Evan Gross, BSBA ’12
A Mayor in the Making?
Listening to him talk a mile a minute and watching the excitement build on his face, it’s easy to see how junior Evan Gross (BSBA ’12) convinced the City Council of his hometown, Scarsdale, N.Y., to choose him over other candidates as the councilman for Youth Affairs.
“When I spoke with the village trustees about why they should choose me, I explained that I could offer the most unique perspective. I had just graduated from the high school and could give insight into youth affairs that most adults couldn’t possibly dream of. And I thought it would freshen up not only the board itself but the way it’s perceived by others as well.”
City Council isn’t the only thing Evan’s talked his way into. Being a huge baseball fan (and a proud Yankees supporter) and having umpired local baseball games since the eighth grade, Evan also co-manages the Little League of Scarsdale with his best friend Matt Ursillo, who attends Union College in Schenectady, N.Y.—all the way from Boston. “We put together a formal pitch for the board of directors that oversees the League,” he says. “Since we go to different universities about 300 miles from home, they asked us how we would do it. We came up with a comprehensive outline for spring break training and effectively scheduling games.”
That was two years ago, and they’re still running the program from afar, with great success, Evan adds. They manage more than 50 people involved in the league and have recently been asked to take over the management of a Fall Ball program. Sometimes they have to drop everything they’re doing in their respective cities to deal with umpires canceling an hour before a scheduled game, but in the two years since they’ve taken over the league, not a single game has gone uncovered.
“It’s a lot of fun and gives us a chance to work with parents, help kids in the community, and stay involved with baseball and my hometown. It’s one of the most fun things I do. It’s a junior version of what I hope to do someday in management. It’s definitely taught me how to deal with different types of personalities and adapt to different kinds of people.”
Evan was fueled to do volunteer work because he wanted to make a difference in his community. “It was the idea that things are great, but…” he said, “I could definitely see a couple things going in a better direction.” As an example, he tells the story of the senior internship required at his high school and how he was able to effect change. “The guidelines and rules they designed for the internship were so horrendous that I had to let the school administration know they had a problem.
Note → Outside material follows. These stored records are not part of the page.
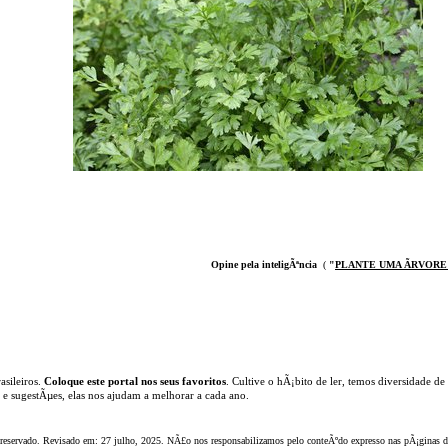
Opine pela inteligÃªncia
(
"
PLANTE UMA ÃRVOR
E
asileiros.
Coloque este portal nos seus favoritos
. Cultive o hÃ¡bito de ler, temos
diversidade de
s e sugestÃµes, elas nos ajudam a melhorar a cada ano.
 reservado. Revisado em:
27 julho, 2025
. NÃ£o nos responsabilizamos pelo conteÃºdo expresso nas pÃ¡ginas de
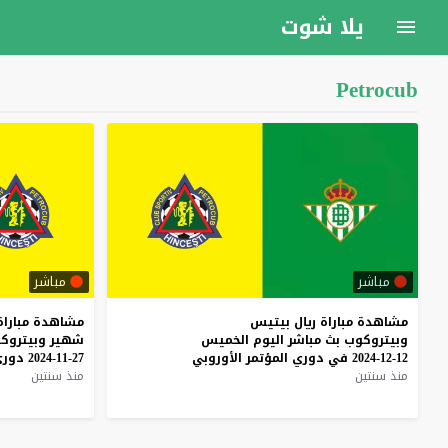
يلا شوت
Petrocub
مباشر
مباشر
مشاهدة
مباراة
ريال
بيتيس
مشاهدة
مباراة
وبيتروكوب
بث
مباشر
اليوم
الخميس
شهير
وبيتروك
12-12-2024
في
دوري
المؤتمر
الأوروبي
27-11-2024
دور
منذ سنتين
منذ سنتين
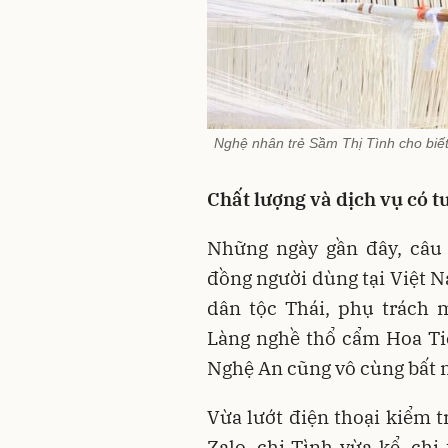
Nghệ nhân trẻ Sầm Thị Tình cho biế
Chất lượng và dịch vụ có 
Những ngày gần đây, câu
đồng người dùng tại Việt N
dân tộc Thái, phụ trách 
Làng nghề thổ cẩm Hoa Ti
Nghệ An cũng vô cùng bất n
Vừa lướt điện thoại kiểm t
Zalo, chị Tình vừa kể, ch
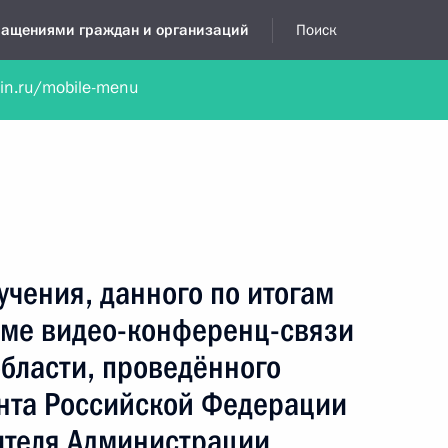
бращениями граждан и организаций
Поиск
lin.ru/mobile-menu
нта
Обратиться в устной форме
Новости
Обзоры обращени
я приёмная
октябрь, 2016
учения, данного по итогам
име видео-конференц-связи
бласти, проведённого
нта Российской Федерации
ителя Администрации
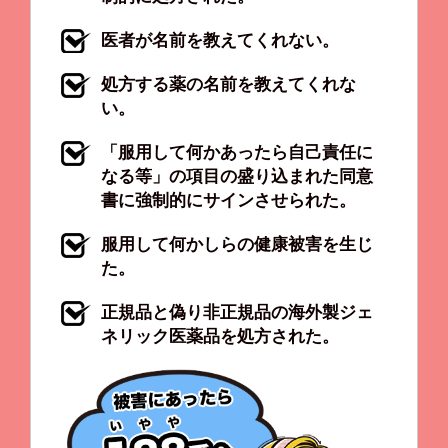
医者が名前を教えてくれない。
処方する薬の名前を教えてくれな
い。
「服用して何かあったら自己責任に
なる等」の項目の盛り込まれた同意
書に強制的にサインさせられた。
服用して何かしらの健康被害を生じ
た。
正規品と偽り非正規品の海外製ジェ
ネリック医薬品を処方された。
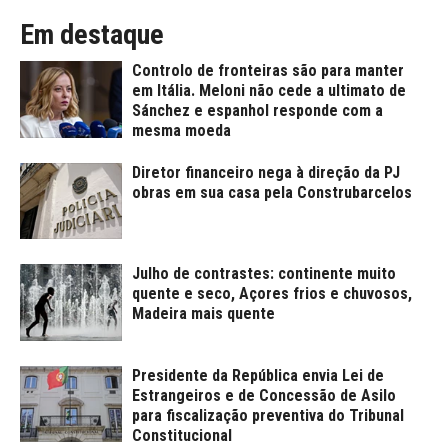
Em destaque
Controlo de fronteiras são para manter
em Itália. Meloni não cede a ultimato de
Sánchez e espanhol responde com a
mesma moeda
Diretor financeiro nega à direção da PJ
obras em sua casa pela Construbarcelos
Julho de contrastes: continente muito
quente e seco, Açores frios e chuvosos,
Madeira mais quente
Presidente da República envia Lei de
Estrangeiros e de Concessão de Asilo
para fiscalização preventiva do Tribunal
Constitucional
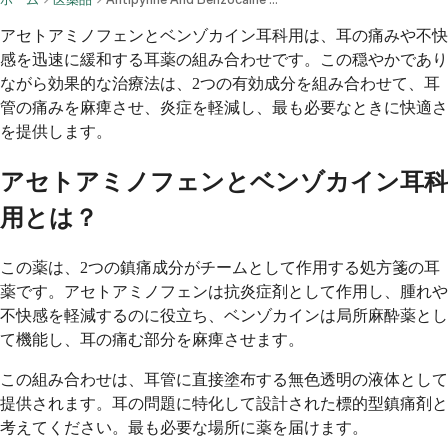
アセトアミノフェンとベンゾカイン耳科用は、耳の痛みや不快
感を迅速に緩和する耳薬の組み合わせです。この穏やかであり
ながら効果的な治療法は、2つの有効成分を組み合わせて、耳
管の痛みを麻痺させ、炎症を軽減し、最も必要なときに快適さ
を提供します。
アセトアミノフェンとベンゾカイン耳科
用とは？
この薬は、2つの鎮痛成分がチームとして作用する処方箋の耳
薬です。アセトアミノフェンは抗炎症剤として作用し、腫れや
不快感を軽減するのに役立ち、ベンゾカインは局所麻酔薬とし
て機能し、耳の痛む部分を麻痺させます。
この組み合わせは、耳管に直接塗布する無色透明の液体として
提供されます。耳の問題に特化して設計された標的型鎮痛剤と
考えてください。最も必要な場所に薬を届けます。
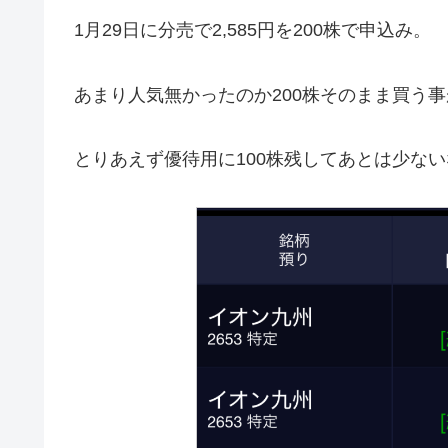
1月29日に分売で2,585円を200株で申込み。
あまり人気無かったのか200株そのまま買う
とりあえず優待用に100株残してあとは少な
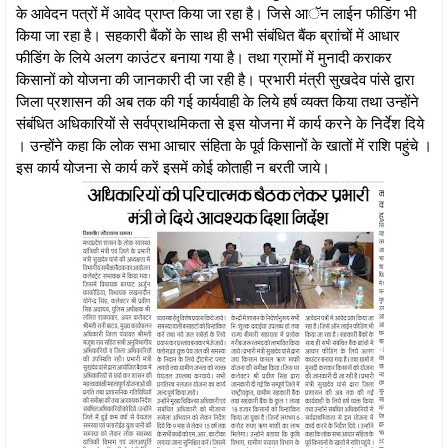
के आवेदन पत्रों में आवेद प्राप्त किया जा रहा है। जिसे आॅन लाईन फीडिंग भी
किया जा रहा है। सहकारी बैंकों के साथ ही सभी संबंधित बैंक ब्राांचों में आधार
फीडिंग के लिये अलग काउंटर बनाया गया है। तथा ग्रामों में मुनादी कराकर
किसानों को योजना की जानकारी दी जा रही है। प्रभारी मंत्री सुखदेव पांसे द्वारा
जिला प्रशासन की अब तक की गई कार्यवाही के लिये हर्ष व्यक्त किया तथा उन्होंने
संबंधित अधिकारियों से सर्वप्राथमिकता से इस योजना में कार्य करने के निर्देश दिये
। उन्होंने कहा कि लोक सभा आचार संहिता के पूर्व किसानों के खातों में राशि पहुंचे ।
इस कार्य योजना से कार्य करें इसमें कोई कोताही न बरती जाये।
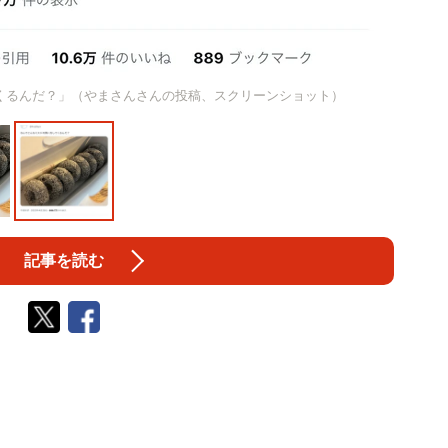
くるんだ？」（やまさんさんの投稿、スクリーンショット）
記事を読む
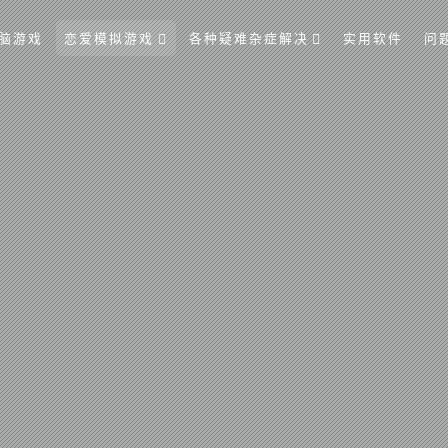
脑游戏
恋爱模拟游戏
各种疑难杂症解决
实用软件
问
When I graduated, they asked me to come back and become an advisor. So I was happy that other students could benefit from my feedback.”
Evan is particularly happy to help the youth in his community. “Schools are the most important thing in a community. If you can shape them, you can shape the way your town evolves.”
He feels so strongly about this that he’s considering running for mayor of Scarsdale in the next election. “Local politics are more interesting because you know the people and the issues, and you can really relate and effect change.
“When you come across issues that impact your daily life, or the daily lives of those around you, you have to stand up,” he says. “And from my experience, I’ve found that when you find the right person to talk to you and offer your opinion in a respectful and intelligent way, you’d be surprised how easily you can change things.”
It’s clear that when Evan puts his mind to something, he doesn’t stop until he achieves it. Last year, when he and seven other male students got together for the College of General Studies’ Capstone project, a 50-page research paper, he was told that an 8-man team would never win. Evan, the team leader, wanted to prove the naysayers wrong. He gave his team a motto—”If you’re not first, you’re last”—and flung himself into the project. The group wrote a comprehensive new outline on global warming and devised a mathematical formula to determine who was emitting what and in what capacity. Out of 17 teams, Evan’s group won the Capstone Award, which they received during Parents Weekend this past fall.
If he doesn’t win mayoralty in Scarsdale, Evan would like to go into accounting after graduation, following in the footsteps of his father. “Accounting just makes sense to me,” he says. “Money helps determine everything.”
If all else fails, he’d be perfectly happy as the commissioner of Major League Baseball.